Why Your Head Hurts


By Jennifer Barrett  |  

A headache sufferer’s medicine chest often tells the story of once-promising treatments abandoned. Sedatives, beta-blockers, and narcotics represent just some of the high-octane prescriptions people use to quell extreme pain. And there’s a lot of pain around.
The heavyweight champions of headaches are migraines and clusters. Migraines affect more than 26 million Americans, according to the American Medical Association, and are three times more common in women, especially those in their 20s and 30s.

Migraines cause moderate-to-severe pain and last anywhere from four to 72 hours, often on one side of the head. They frequently include symptoms like nausea, vomiting, and acute light and sound sensitivity.

Clusters are less common; only 1 percent of the population is affected, and 80 percent of those are men. Clusters cause brain-throbbing pain often described as a “poker in the eye.” They traditionally occur daily for periods of weeks, months, or even years, with each headache lasting on average less than one hour.

The menu of drugs used for either type of headache does bring some relief but not for everyone and not all the time. Many ayurveda practitioners believe the greatest flaw of these drugs is they seldom get to the root of the problem. “Often practitioners of Western medicine only detect the last two stages of disease development, the point when the problem manifests and bears clinical signs,” says Swami Sada Shiva Tirtha, D.Sc., founder of the Ayurveda Holistic Center and the School of Ayurveda in Bayville, New York. “But problems start long before that.”

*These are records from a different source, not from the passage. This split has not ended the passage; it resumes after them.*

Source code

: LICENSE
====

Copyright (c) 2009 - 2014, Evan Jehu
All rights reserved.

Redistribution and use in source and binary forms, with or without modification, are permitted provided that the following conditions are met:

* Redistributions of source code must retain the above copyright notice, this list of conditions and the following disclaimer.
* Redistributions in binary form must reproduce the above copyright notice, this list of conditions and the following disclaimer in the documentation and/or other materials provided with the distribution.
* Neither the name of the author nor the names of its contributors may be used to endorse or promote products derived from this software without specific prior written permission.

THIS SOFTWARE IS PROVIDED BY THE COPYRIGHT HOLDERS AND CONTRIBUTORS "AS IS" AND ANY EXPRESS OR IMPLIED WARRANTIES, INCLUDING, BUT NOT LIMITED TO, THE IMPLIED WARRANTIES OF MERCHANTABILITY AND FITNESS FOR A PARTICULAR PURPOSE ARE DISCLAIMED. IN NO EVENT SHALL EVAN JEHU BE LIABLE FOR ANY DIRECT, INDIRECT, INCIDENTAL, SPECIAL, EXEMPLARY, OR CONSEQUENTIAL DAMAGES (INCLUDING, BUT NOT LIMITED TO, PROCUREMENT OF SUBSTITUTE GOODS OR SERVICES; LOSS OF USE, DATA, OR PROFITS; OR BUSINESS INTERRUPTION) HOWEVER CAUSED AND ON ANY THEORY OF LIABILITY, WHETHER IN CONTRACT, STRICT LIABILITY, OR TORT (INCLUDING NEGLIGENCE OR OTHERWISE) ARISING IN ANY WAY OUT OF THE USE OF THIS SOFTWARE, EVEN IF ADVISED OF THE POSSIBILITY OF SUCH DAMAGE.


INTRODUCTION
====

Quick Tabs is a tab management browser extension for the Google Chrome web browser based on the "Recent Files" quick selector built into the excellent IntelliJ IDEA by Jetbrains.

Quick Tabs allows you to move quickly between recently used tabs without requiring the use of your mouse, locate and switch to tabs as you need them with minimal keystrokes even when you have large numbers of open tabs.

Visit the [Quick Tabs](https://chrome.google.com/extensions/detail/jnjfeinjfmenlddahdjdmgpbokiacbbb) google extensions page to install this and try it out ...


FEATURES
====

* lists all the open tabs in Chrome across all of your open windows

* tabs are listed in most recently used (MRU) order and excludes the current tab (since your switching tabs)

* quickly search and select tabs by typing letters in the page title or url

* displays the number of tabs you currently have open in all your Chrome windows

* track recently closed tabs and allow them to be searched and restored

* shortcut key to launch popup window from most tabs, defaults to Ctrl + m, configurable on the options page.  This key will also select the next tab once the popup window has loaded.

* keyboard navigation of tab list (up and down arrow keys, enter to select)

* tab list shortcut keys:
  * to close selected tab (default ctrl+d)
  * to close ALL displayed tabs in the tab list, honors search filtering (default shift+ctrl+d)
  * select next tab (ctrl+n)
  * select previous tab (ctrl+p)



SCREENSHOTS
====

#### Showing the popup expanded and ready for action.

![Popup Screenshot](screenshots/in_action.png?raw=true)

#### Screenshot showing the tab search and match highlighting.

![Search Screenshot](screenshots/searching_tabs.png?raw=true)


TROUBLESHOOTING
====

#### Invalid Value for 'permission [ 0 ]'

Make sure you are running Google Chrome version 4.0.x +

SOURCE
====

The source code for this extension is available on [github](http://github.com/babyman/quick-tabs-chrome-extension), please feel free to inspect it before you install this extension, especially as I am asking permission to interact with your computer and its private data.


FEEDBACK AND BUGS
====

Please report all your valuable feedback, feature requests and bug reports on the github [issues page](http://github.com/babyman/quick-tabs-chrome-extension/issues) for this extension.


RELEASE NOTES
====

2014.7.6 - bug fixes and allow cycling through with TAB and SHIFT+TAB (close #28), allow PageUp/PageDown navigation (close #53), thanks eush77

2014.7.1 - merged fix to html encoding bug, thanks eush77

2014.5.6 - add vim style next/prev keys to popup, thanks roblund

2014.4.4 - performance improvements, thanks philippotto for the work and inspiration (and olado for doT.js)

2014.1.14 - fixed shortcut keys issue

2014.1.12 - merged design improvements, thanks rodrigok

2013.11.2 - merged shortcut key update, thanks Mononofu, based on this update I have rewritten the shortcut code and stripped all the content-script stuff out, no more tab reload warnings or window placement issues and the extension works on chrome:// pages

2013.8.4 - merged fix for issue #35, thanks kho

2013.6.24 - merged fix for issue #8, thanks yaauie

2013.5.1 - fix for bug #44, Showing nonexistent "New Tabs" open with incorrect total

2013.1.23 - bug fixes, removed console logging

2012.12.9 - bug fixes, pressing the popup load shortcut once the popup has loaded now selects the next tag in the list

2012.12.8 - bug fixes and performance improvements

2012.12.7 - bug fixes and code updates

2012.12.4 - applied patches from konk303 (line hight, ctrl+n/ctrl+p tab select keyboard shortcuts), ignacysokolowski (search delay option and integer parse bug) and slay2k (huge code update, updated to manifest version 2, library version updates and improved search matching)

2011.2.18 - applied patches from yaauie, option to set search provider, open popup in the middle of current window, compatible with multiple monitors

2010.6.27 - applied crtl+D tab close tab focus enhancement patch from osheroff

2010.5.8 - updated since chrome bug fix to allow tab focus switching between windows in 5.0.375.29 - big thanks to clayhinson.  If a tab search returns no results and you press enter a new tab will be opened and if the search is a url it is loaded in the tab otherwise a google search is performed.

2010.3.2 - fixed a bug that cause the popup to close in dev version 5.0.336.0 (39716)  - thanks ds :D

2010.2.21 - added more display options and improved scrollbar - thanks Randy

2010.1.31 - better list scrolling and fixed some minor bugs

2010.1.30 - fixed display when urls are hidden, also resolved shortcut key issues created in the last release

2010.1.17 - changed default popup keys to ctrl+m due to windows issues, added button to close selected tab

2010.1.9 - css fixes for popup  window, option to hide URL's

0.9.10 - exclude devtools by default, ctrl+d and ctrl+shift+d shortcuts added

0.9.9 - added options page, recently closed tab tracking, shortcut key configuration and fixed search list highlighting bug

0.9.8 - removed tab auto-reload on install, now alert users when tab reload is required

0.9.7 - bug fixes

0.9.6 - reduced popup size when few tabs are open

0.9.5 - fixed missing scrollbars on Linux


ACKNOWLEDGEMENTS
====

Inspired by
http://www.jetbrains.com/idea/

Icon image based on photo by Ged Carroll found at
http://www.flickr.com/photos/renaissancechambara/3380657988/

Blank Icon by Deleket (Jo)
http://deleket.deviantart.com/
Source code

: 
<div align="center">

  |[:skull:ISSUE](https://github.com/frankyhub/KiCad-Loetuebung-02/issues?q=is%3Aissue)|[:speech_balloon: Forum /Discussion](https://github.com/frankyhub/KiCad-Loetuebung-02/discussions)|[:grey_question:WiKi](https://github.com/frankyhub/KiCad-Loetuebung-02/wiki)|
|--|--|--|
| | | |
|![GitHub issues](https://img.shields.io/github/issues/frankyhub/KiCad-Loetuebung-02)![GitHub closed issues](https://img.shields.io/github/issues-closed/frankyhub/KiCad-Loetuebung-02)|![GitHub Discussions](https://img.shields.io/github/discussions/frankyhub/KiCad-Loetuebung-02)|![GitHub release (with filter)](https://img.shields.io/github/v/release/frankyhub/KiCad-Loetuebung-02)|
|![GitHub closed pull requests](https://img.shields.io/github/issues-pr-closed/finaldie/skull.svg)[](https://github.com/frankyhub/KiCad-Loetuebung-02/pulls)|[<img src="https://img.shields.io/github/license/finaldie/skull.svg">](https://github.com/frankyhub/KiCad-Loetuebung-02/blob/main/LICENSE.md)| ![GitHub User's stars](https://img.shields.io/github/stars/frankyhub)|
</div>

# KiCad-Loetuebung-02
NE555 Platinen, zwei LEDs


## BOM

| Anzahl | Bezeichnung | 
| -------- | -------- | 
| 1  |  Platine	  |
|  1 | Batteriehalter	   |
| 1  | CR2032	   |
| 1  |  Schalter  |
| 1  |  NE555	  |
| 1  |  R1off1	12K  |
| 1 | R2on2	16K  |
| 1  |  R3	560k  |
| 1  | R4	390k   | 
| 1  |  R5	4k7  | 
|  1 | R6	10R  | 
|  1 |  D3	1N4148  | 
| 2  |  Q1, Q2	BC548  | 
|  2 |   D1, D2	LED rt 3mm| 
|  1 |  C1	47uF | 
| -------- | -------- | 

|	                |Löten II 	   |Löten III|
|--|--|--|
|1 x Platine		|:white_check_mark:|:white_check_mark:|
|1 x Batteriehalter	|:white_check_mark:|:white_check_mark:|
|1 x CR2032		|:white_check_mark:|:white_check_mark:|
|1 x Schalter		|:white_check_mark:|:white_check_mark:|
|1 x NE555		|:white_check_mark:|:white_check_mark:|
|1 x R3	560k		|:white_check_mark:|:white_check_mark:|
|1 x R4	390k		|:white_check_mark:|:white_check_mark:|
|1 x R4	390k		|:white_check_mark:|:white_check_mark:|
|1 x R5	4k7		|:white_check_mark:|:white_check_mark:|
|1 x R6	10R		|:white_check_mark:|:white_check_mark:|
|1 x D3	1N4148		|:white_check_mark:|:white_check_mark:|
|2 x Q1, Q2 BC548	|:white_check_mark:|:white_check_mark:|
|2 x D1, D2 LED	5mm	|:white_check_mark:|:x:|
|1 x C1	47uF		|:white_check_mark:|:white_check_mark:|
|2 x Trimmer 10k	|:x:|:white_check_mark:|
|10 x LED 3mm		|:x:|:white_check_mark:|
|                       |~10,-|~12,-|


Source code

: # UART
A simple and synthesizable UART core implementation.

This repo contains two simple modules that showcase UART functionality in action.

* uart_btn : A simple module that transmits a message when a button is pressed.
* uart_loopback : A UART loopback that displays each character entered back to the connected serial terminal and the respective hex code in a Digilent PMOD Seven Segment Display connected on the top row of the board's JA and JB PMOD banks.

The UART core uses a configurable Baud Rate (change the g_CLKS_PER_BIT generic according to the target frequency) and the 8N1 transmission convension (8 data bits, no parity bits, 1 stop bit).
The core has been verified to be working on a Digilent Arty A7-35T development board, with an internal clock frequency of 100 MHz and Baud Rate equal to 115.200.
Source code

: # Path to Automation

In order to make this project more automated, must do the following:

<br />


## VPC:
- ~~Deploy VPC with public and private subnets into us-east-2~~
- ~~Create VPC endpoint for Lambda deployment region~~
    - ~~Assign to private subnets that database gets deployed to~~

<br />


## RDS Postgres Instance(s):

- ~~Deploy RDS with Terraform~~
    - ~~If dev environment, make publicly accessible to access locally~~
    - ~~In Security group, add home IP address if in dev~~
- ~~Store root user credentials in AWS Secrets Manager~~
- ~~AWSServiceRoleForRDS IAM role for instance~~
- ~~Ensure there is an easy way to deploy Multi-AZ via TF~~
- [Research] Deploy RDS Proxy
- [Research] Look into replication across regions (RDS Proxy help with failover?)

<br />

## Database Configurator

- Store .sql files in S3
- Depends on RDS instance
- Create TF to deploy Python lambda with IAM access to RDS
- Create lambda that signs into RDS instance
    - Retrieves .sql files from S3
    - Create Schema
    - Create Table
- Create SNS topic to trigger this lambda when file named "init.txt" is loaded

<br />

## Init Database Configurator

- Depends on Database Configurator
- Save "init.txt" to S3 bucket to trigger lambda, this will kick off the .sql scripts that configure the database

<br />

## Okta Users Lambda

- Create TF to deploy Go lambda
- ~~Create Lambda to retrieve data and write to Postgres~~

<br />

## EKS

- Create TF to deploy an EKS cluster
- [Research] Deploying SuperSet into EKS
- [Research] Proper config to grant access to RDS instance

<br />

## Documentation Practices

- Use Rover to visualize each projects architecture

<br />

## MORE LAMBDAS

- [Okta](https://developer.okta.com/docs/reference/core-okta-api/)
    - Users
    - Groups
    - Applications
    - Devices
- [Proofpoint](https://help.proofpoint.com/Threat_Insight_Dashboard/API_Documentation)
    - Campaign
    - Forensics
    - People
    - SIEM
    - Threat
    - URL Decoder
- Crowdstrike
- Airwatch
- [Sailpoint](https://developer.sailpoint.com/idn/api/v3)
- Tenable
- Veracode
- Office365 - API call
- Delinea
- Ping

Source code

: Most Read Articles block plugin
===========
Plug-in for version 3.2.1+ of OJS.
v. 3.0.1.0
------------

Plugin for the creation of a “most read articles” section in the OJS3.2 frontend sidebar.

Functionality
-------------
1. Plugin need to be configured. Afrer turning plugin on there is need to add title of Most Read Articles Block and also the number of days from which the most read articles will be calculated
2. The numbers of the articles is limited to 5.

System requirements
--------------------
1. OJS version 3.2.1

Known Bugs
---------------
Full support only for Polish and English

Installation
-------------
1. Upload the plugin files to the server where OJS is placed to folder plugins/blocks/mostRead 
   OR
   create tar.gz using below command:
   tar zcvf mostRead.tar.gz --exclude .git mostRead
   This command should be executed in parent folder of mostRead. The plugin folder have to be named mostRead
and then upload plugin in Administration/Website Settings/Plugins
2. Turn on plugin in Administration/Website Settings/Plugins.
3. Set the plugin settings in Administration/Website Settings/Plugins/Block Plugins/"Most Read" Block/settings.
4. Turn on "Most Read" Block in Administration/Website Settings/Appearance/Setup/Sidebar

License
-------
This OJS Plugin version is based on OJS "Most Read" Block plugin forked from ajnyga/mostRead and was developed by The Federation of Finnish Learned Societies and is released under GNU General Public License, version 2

Looking beyond the immediate pain, you’ll find several contributing and relatively manageable factors. The first place to check, suggests Nancy Lonsdorf, M.D., medical director at The Raj Maharishi Ayur-Veda Health Center in Fairfield, Iowa, is the balance of doshas. “People who are stronger in pitta, or the fire element, will often be more prone to migraine,” she says. “Pitta governs digestion and metabolism, and for them eating pitta-aggravating foods, such as red wine, aged cheeses, or acidic fruits like tomatoes and citrus, can make things worse. When diet, stomach, and liver get excessively acidic, the blood can get some quality of that, which provokes aggravation of nerves and then blood flow to the head.”

In addition to dietary precautions, Lonsdorf recommends cooling the nervous system by applying a small amount of pitta-pacifying ghee (clarified butter) daily into the nostrils and sniffing. Also try a mixture of one part powdered ginger with four parts rock sugar or organic turbinado sugar; put one-quarter teaspoon in a half cup cool water and drink. This activates purification of the digestive tract and prevents nausea and vomiting.

Clusters also reflect the digestion problems of pitta, says Lonsdorf, along with an imbalance in vata, the air element that governs nerves and circulation. “To calm vata, go to bed early and give yourself regular self-massages with organic sesame or olive oil.”
Clusters’ signature traits—teary eyes, facial sweating, and stuffy nose—signal the body’s attempt to flush out toxins. So Lonsdorf suggests regular purifying, such as a daily 10-minute eucalyptus steam inhalation.